TASK TO COMPLETE: Pull out of the data below the stretch of lines bounded by the one containing "25: (101, 235, 0.57)" and the one containing "43: (244, 303, 0.66)", both bounds included, unchanged.

[Collected data entries]
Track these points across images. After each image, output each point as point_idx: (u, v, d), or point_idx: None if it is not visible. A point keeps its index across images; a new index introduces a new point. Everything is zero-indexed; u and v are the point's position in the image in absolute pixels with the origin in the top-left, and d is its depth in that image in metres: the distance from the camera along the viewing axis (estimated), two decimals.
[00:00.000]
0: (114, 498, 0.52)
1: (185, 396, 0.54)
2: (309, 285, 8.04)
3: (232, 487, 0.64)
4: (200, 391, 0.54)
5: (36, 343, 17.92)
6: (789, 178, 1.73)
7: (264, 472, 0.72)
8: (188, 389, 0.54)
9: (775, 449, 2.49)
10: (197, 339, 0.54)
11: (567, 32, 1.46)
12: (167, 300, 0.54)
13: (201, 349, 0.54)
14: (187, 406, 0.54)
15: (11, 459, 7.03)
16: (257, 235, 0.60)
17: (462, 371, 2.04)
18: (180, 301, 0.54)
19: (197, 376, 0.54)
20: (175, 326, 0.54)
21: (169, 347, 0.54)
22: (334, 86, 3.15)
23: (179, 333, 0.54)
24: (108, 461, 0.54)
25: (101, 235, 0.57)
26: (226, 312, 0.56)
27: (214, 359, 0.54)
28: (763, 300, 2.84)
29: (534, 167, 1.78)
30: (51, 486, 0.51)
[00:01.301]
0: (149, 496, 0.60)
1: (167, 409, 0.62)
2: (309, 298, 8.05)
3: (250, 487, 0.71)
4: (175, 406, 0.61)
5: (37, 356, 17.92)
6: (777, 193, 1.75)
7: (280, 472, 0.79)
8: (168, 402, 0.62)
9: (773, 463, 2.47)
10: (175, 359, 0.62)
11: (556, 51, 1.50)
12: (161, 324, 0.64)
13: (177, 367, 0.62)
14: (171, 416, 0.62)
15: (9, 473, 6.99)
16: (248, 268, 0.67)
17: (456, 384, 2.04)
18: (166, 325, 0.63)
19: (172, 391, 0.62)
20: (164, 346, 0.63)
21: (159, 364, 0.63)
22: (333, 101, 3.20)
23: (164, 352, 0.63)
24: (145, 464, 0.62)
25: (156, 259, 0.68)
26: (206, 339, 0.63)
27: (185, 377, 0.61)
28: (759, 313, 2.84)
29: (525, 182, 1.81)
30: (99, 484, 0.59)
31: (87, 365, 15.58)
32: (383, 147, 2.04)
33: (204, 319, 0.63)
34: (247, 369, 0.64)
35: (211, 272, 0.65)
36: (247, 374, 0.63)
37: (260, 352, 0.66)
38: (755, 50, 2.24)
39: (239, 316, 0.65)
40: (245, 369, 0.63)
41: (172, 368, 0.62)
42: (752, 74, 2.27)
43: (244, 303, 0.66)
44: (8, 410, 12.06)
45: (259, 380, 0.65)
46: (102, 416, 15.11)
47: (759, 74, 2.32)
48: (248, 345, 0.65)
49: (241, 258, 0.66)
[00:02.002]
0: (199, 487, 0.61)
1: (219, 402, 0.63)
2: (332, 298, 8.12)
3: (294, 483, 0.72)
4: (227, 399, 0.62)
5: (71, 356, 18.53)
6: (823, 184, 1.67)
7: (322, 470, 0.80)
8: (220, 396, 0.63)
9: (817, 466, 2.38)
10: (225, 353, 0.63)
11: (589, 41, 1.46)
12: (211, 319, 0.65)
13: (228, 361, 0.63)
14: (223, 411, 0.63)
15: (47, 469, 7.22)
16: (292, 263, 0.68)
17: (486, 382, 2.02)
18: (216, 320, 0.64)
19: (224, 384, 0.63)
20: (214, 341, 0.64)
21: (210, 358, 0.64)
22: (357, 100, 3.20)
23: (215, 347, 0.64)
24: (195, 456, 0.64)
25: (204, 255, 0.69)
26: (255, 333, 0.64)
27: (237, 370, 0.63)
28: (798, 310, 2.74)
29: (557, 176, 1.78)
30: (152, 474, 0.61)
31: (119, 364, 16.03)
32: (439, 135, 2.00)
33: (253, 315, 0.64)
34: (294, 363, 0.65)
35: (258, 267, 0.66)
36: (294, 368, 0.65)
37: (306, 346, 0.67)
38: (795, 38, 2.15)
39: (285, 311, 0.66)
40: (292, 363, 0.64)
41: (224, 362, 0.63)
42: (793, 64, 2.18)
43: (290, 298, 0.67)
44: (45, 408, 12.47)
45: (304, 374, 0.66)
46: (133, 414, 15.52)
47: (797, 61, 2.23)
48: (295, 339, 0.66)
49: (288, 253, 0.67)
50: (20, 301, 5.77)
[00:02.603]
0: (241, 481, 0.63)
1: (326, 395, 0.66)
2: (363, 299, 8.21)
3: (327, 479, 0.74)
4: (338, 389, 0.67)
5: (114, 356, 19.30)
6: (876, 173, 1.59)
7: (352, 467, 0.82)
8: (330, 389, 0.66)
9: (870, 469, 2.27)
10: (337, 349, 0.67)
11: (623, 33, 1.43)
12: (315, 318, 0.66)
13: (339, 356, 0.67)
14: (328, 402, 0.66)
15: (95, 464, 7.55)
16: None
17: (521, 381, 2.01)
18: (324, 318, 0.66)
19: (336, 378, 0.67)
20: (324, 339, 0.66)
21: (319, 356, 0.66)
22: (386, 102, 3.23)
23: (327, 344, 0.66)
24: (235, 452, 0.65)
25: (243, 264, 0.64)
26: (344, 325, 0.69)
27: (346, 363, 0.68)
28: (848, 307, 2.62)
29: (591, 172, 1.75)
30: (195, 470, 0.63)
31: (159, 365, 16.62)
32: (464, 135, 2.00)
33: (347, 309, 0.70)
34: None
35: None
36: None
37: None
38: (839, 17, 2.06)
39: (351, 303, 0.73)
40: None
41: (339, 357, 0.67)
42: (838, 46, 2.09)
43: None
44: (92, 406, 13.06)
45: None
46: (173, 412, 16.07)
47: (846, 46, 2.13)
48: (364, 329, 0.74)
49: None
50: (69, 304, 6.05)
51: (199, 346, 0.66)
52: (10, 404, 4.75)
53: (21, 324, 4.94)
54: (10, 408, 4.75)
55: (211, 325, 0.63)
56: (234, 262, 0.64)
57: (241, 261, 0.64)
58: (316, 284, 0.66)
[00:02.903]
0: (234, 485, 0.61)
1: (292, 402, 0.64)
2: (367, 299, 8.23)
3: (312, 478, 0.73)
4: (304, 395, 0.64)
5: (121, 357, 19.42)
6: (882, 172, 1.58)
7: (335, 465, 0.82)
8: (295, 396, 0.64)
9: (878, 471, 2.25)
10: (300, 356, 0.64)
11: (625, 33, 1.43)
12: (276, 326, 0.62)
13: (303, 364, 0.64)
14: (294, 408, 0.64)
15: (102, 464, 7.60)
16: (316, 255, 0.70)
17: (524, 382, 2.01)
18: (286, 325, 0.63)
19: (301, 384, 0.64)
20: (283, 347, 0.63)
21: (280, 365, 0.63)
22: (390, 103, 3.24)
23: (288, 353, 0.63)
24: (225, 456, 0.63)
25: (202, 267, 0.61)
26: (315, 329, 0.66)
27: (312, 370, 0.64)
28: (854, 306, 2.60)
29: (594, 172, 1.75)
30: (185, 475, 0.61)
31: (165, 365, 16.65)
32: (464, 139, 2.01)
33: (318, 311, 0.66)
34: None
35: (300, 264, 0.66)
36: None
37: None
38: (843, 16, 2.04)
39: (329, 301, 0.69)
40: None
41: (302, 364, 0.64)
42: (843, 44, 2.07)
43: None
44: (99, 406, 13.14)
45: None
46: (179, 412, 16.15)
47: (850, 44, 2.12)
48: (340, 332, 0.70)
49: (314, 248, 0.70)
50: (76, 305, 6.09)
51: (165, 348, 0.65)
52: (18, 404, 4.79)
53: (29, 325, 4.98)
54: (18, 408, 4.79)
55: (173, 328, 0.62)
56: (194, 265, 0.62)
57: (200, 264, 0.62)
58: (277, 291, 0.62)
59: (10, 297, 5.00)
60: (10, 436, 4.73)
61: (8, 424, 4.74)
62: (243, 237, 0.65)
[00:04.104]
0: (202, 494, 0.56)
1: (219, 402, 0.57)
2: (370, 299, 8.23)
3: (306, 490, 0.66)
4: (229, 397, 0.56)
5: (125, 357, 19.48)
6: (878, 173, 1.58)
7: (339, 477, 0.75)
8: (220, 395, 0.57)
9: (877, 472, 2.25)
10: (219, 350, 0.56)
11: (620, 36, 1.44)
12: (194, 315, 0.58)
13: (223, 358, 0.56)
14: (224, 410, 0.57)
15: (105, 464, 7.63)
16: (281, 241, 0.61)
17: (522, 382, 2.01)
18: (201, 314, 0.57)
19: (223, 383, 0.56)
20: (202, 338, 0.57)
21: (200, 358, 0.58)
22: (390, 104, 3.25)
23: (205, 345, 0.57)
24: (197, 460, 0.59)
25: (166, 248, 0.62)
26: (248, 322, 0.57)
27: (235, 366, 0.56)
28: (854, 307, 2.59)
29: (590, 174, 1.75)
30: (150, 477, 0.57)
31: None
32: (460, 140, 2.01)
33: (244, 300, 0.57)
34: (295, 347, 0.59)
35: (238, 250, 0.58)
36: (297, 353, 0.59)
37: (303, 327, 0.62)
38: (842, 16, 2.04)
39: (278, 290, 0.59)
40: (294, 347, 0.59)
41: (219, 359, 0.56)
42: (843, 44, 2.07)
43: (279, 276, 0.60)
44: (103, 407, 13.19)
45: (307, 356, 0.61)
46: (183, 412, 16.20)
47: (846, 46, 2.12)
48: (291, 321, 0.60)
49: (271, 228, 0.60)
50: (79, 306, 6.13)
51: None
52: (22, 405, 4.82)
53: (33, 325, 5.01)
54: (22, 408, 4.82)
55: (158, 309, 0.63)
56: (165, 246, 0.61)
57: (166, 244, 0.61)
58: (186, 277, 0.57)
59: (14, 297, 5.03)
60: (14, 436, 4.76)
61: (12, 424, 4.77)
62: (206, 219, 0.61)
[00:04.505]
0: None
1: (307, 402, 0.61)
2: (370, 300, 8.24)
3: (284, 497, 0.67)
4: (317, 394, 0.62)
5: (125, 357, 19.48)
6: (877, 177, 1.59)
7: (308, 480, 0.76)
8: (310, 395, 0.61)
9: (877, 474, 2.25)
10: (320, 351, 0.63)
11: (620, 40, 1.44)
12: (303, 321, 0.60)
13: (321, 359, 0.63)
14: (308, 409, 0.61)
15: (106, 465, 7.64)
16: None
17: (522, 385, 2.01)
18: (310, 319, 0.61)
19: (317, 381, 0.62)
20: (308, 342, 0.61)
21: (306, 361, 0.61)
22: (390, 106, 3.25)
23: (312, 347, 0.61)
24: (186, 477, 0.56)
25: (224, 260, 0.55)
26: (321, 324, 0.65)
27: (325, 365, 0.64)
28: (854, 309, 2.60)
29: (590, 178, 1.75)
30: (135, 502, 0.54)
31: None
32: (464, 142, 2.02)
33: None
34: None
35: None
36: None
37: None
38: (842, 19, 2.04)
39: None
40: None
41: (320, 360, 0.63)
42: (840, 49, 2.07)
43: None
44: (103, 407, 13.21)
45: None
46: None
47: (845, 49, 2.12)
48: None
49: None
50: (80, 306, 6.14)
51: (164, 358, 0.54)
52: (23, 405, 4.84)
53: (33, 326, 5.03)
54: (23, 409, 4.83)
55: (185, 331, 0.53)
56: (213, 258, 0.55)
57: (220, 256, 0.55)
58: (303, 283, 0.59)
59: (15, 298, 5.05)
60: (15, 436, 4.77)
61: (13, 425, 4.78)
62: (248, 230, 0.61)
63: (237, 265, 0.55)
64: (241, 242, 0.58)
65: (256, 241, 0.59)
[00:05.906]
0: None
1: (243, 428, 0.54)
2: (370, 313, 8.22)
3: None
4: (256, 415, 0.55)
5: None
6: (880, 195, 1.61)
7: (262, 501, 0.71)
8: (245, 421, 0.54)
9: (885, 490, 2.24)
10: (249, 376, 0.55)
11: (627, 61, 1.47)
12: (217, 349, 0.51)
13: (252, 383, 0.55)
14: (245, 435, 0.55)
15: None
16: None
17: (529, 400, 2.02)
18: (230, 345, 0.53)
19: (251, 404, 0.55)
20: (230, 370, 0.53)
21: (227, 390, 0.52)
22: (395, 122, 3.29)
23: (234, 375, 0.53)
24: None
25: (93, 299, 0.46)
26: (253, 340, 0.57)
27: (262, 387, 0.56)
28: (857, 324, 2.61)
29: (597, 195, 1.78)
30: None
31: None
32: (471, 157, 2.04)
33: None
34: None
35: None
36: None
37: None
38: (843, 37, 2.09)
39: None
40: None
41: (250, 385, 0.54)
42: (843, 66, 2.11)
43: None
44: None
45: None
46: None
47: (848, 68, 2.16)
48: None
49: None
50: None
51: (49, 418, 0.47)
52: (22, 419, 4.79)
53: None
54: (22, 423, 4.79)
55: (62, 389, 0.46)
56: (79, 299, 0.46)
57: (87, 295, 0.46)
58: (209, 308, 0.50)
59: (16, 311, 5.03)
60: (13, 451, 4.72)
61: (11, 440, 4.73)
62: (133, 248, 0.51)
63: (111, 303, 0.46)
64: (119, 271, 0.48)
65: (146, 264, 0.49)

EXPECTED ANSWER:
25: (101, 235, 0.57)
26: (226, 312, 0.56)
27: (214, 359, 0.54)
28: (763, 300, 2.84)
29: (534, 167, 1.78)
30: (51, 486, 0.51)
[00:01.301]
0: (149, 496, 0.60)
1: (167, 409, 0.62)
2: (309, 298, 8.05)
3: (250, 487, 0.71)
4: (175, 406, 0.61)
5: (37, 356, 17.92)
6: (777, 193, 1.75)
7: (280, 472, 0.79)
8: (168, 402, 0.62)
9: (773, 463, 2.47)
10: (175, 359, 0.62)
11: (556, 51, 1.50)
12: (161, 324, 0.64)
13: (177, 367, 0.62)
14: (171, 416, 0.62)
15: (9, 473, 6.99)
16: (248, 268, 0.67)
17: (456, 384, 2.04)
18: (166, 325, 0.63)
19: (172, 391, 0.62)
20: (164, 346, 0.63)
21: (159, 364, 0.63)
22: (333, 101, 3.20)
23: (164, 352, 0.63)
24: (145, 464, 0.62)
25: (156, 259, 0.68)
26: (206, 339, 0.63)
27: (185, 377, 0.61)
28: (759, 313, 2.84)
29: (525, 182, 1.81)
30: (99, 484, 0.59)
31: (87, 365, 15.58)
32: (383, 147, 2.04)
33: (204, 319, 0.63)
34: (247, 369, 0.64)
35: (211, 272, 0.65)
36: (247, 374, 0.63)
37: (260, 352, 0.66)
38: (755, 50, 2.24)
39: (239, 316, 0.65)
40: (245, 369, 0.63)
41: (172, 368, 0.62)
42: (752, 74, 2.27)
43: (244, 303, 0.66)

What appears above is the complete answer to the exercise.